## [Exercise instructions]
From the entries below, work out how many lines contain the string "Multimedia"; answer with the number alone.

-------------------------

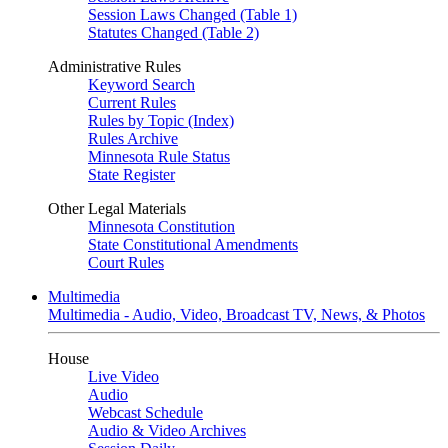
Session Laws Changed (Table 1)
Statutes Changed (Table 2)
Administrative Rules
Keyword Search
Current Rules
Rules by Topic (Index)
Rules Archive
Minnesota Rule Status
State Register
Other Legal Materials
Minnesota Constitution
State Constitutional Amendments
Court Rules
Multimedia
Multimedia - Audio, Video, Broadcast TV, News, & Photos
House
Live Video
Audio
Webcast Schedule
Audio & Video Archives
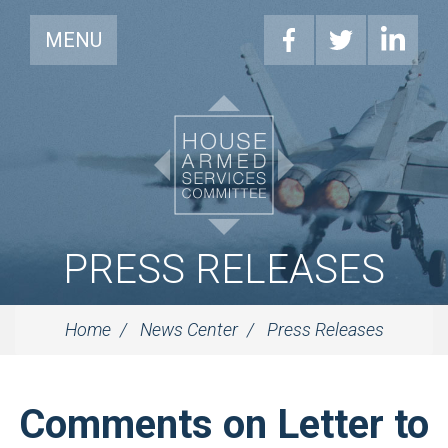
MENU
PRESS RELEASES
Home
News Center
Press Releases
Comments on Letter to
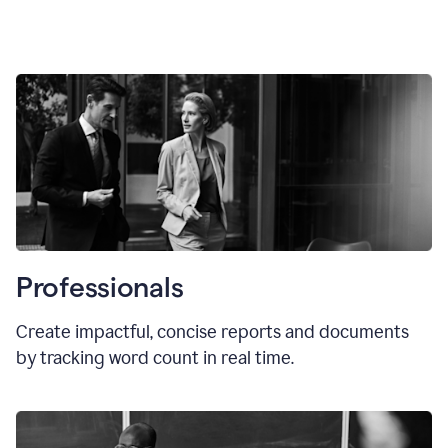
Professionals
Create impactful, concise reports and documents
by tracking word count in real time.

-------------------------

## [Reply]
2